The Last Mixed Tape reviews Heart Of A Nation, the new studio album from Columbia Mills.

Heart Of A Nation’s sonic openness allows Columbia Mills and the listener to traverse through an expansive milieu carved out of mood and meaning. The band’s third studio album, Heart Of A Nation, lifts the weightier elements of Columbia Mills’ music and adds an air of tension and release.

From the opening, reverberated guitars and lush textural backdrop of ‘Addiction’, Heart Of A Nation takes on a widescreen scope. Melded with a solid thematic lyrical thread, the contrasting feel of the music gives a real depth of field to Heart Of A Nation.
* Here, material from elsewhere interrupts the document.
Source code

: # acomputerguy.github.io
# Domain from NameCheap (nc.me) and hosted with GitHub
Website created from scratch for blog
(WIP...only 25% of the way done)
Heart Of A Nation is a record that expands and contracts. ‘Nevada’ has an oppressive buzzing sound, showcasing the heavier side of Columbia Mills while maintaining the album’s over-arching openness in the choruses. ‘Momentum’ finds the group entering electronica territory via an ever-evolving syncopated beat and rising synths. While ‘Feet Don’t Fail Me Now’ adds an atmospherically charged energy to Heart Of A Nation’s large-scale sonic arc.  

However, ‘The Day Has Won’ captures the imagination most. Melting the lyrical impressionism, sonic scale, and textural weight of Heart Of A Nation, ‘The Day Has Won’ best encapsulates Columbia Mills’ ability to create a real-world setting for their songwriting. Where every note, word and beat feeds back into the song’s meaning. 

And so it goes, Heart Of A Nation finds Columbia Mills adding grandeur to their sound via openness. On their third offering, Columbia Mills gives space and time for their music to grow, resulting in a record that has a more significant impact. Heart Of A Nation is an album where the meaning is communicated in every element of the music itself.